Connect your own client

// python — paho-mqtt
import paho.mqtt.client as mqtt
import json

client = mqtt.Client()
client.username_pw_set("your_username", "your_password")
client.connect("your_broker_host", 1883)

client.publish("esp32_5/test", json.dumps({
    "action":    "servo",
    "action_id": "my-001",
    "servoName": "ELBOW",
    "position":  90,
    "speed":     10,
    "sender":    "my_script"
}))

Any MQTT client works — same host, same credentials:

  • MQTT Explorer — GUI desktop client, great for testing
  • Node-RED — visual flow editor, connect to other services
  • Home Assistant — add Desk Buddy as a smart home device
  • paho-mqtt — Python library for scripts and automation
  • MQTT.js — JavaScript/Node client for web integrations

The AI Server

Desk Buddy AI is our own server that brings intelligence to the arm.

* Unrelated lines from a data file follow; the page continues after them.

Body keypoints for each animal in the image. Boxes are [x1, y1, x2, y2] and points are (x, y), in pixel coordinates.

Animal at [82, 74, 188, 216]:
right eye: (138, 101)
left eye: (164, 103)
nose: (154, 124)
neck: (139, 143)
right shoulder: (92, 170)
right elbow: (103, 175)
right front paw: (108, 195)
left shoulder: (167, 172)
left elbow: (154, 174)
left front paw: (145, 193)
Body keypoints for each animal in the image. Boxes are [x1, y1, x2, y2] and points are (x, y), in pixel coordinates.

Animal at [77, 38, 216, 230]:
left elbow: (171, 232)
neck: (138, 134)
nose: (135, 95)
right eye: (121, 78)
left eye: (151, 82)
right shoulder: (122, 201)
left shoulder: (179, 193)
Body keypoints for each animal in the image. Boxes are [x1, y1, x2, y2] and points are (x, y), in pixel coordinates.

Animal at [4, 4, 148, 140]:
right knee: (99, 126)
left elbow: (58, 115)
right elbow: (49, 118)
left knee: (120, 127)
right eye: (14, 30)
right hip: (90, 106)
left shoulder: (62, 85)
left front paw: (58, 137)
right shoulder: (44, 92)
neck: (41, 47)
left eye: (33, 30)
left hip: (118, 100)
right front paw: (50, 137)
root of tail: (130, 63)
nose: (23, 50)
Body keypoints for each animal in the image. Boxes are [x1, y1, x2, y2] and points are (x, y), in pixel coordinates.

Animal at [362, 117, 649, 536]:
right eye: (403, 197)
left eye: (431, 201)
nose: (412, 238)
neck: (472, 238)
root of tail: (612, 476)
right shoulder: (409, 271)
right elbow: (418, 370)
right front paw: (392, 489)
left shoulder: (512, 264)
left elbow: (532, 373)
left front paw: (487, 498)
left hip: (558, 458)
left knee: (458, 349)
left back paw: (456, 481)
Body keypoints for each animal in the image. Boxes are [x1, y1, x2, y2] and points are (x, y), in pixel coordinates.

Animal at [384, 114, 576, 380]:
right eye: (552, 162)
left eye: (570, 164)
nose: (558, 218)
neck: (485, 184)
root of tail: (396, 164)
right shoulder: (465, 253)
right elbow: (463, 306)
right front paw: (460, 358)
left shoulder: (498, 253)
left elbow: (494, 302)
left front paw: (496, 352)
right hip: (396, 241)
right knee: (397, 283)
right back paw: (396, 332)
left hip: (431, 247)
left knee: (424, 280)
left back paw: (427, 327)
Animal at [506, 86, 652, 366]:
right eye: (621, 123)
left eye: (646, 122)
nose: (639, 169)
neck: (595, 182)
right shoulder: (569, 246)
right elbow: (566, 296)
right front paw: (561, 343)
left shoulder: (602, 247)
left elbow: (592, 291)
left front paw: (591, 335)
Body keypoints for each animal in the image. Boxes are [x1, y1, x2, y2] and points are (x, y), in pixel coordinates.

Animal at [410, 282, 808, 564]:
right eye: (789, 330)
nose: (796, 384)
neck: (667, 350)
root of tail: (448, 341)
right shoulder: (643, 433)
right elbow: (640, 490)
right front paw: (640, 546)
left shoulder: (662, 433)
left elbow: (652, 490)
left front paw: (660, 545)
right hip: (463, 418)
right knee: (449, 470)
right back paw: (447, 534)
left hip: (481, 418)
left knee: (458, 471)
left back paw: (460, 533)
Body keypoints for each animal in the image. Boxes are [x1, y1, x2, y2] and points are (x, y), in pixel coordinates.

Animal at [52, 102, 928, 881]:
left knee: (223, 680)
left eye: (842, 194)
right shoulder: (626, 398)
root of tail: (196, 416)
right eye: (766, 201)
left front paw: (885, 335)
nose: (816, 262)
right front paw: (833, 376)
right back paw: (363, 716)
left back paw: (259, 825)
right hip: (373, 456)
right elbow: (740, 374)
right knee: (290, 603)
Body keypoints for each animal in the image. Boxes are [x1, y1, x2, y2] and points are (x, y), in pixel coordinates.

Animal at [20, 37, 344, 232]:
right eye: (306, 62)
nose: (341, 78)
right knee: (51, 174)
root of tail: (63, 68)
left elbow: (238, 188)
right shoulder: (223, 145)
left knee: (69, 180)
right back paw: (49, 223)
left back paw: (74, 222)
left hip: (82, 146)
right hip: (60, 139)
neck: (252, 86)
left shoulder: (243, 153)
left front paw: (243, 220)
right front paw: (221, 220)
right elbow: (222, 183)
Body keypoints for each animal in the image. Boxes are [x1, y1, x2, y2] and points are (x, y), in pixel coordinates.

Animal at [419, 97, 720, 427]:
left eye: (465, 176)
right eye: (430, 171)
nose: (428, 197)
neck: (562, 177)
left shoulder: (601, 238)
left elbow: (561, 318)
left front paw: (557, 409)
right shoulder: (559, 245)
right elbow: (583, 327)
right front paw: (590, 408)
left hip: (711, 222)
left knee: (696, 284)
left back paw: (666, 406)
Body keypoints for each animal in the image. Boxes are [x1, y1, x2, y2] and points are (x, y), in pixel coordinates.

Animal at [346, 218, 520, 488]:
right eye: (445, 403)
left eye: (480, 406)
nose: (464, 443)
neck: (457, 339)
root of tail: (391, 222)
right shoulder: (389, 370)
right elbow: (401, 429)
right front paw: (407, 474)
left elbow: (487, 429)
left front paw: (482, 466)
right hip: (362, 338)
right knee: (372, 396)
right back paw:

It combines models we built ourselves with best-in-class open-source AI.

Linear Actuation Models

Homegrown models trained specifically for Desk Buddy's geometry. Given a target position, they output the servo angles needed to get there — no generic IK solver required.

Visual Detection

Open-source vision models identify objects and colors in images captured by the onboard camera. Results feed back to the firmware as pick coordinates.

LLM Integration

An open-source LLM lets you describe tasks in plain language. The AI translates your instructions into a sequence of MQTT actions sent to the arm.

All via MQTT

The AI server communicates with the arm the same way everything else does — JSON over MQTT. No special integration required on the firmware side.